Nowadays, I’m simply happy that if you type in my name or my site name it’s right up there on Google’s main page. For me, this blog has always been an outlet. I’m not trying to have the biggest readership, biggest amount of visitors per day, nor am I trying to have a 100+ comments on each post. I’m not trying to make money off this blog (even though I have a few Google ads on it I don’t think they’ve made any money over the years and I’ll probably remove them entirely on the next redesign). It’s simply a place for me to really discuss topics that interest me now.

So back to the subscribers count – is it a true reflection of … much of anything at all? Nah, not really. Outside the young and the high tech, most people don’t know what a feed reader is yet. Most people are so sick of filled email boxes they just start mass dumping stuff out of their email boxes, including newsletter subscriptions. So what’s a decent measure?
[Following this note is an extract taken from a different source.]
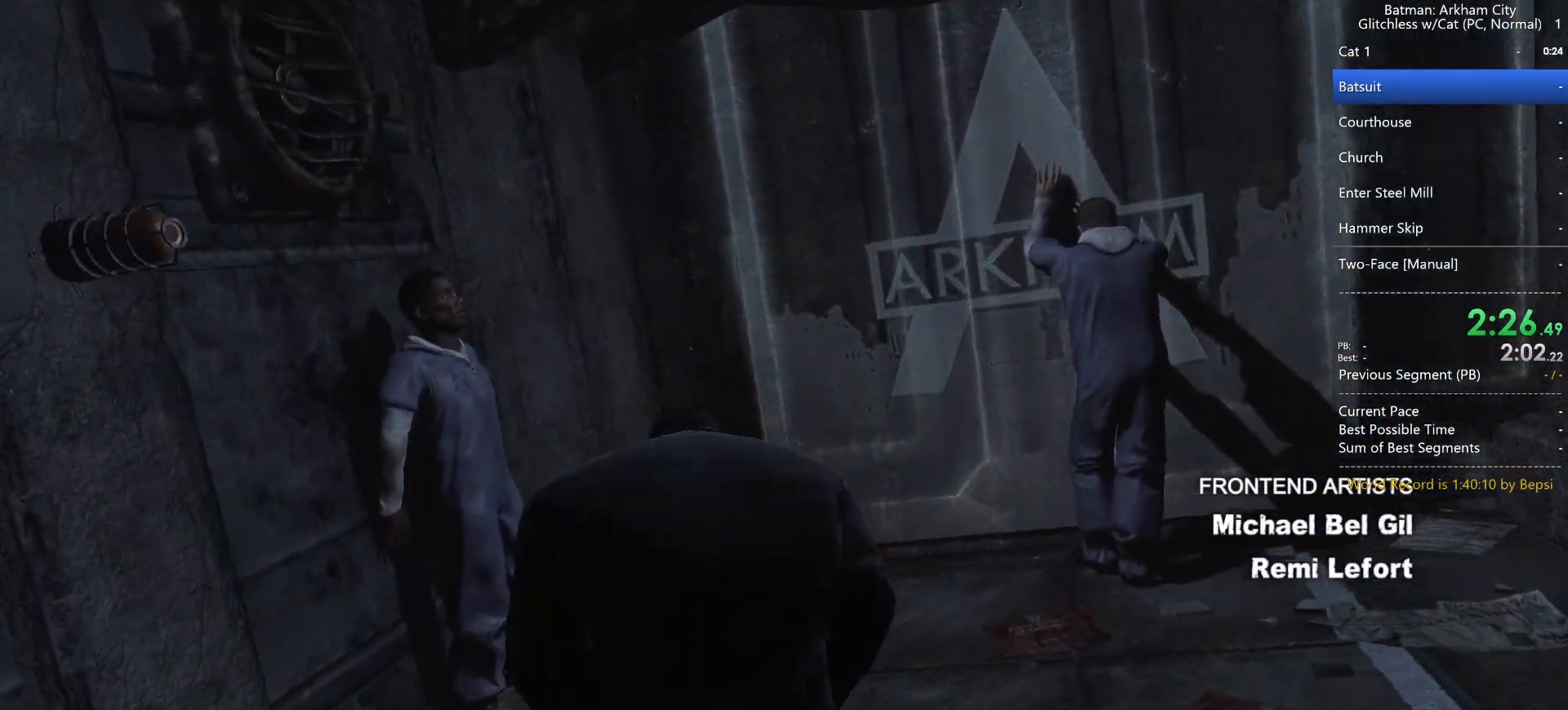
{"keys": [], "mouse": [], "events": []}
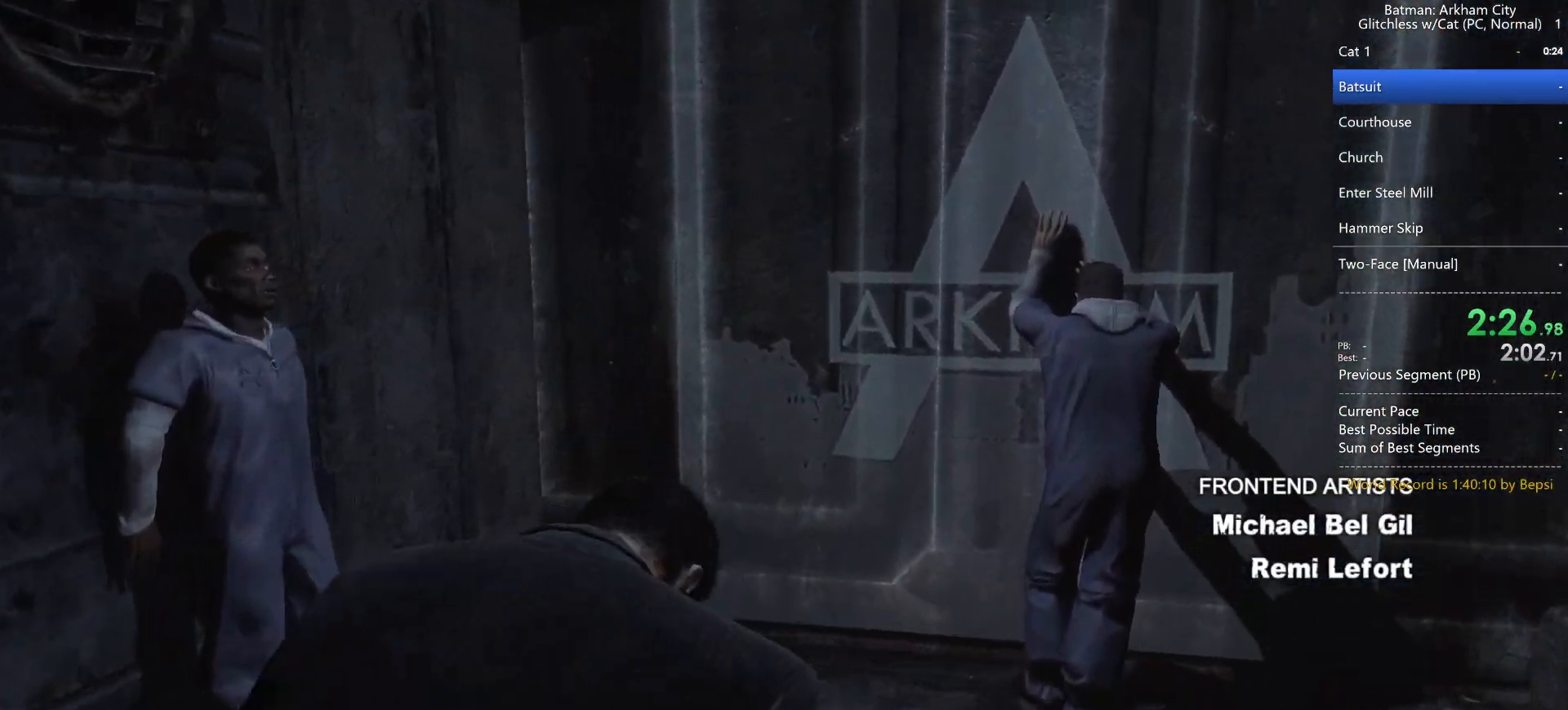
{"keys": [], "mouse": [], "events": []}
You can consider your site hits I suppose, although that’s filled with various inaccuracies also. What if they got there by accident, or got there and didn’t find what they wanted. If it says they’ve visited 10 pages on your site, is that good.. or does it mean they couldn’t find what they wanted? If it says they stayed on your site for 20 minutes… were they actively looking for all that time or did they walk off and get a snack and leave the window up? Who knows.

So what -is- a useful stat? One fairly useful stat that I actually will look at is available in most statistics programs, and it shows the entry URL. I love seeing my counts for people who typed in my URL directly – which often means they have the site bookmarked or simply remember it. That’s a useful stat, in my opinion.

I had my visitor spikes and huge stats ‘back in the day’ and at this point, I am just writing for the enjoyment of it — which, upon reflection, is really all I should’ve ever been doing with this blog. Note I said THIS blog. I have other sites I am not nearly so flippant about. Sites that are monetized and sites that involve businesses I run. You really need to decide where your position in it all is.

If you have a blog for venting, enjoyment, recreation… keep it that way as long as you can. Like anything, when you turn your hobby into work, it loses some of its charm. If you can, separate your blogs and keep one for personal venting and let your other blogs be for money/business blogging. Sure, you can cross-reference your blogs between each other to share traffic.. or not. Depends on how much separation you want for your own sanity.

I’m not good at talking about really personal things, probably related to the fact that I am cautious enough to never post pictures of my kids or much information about them online – and they’re a huge part of my life. So, instead of a ‘very personal’ blog, my recreational blog is this one — where I talk about the tech stuff that I actually want to talk about, versus coming up with articles just to fill space and meet a ‘post-per-week’ goal.

My suggestion for anyone who is coming into blogging is very contrary to what most people will suggest. Keep at least one blog for yourself. The rest will come, or not. If you don’t enjoy listening to yourself talk, maybe you will do better with social networks than blogs. Save the numbers game and worry for a site/blog you have attached to something that brings in money. Let your personal blog simply be as it is, and evolve with you — faults, mistakes, errors and all the rest.

~Nicole

2 thoughts

  1. Hi Nicole

    Interesting article. I think these days, entry URL counts are more precious than they would have been in the past, although less representative. You mention that ‘back in the day’ your stats were significantly higher. This may reflect the increased tech-dependency of recent times, where bookmarks and tags have become commonplace. The number of people in this world who possess the patience to type more than six letters into their address bars is diminishing.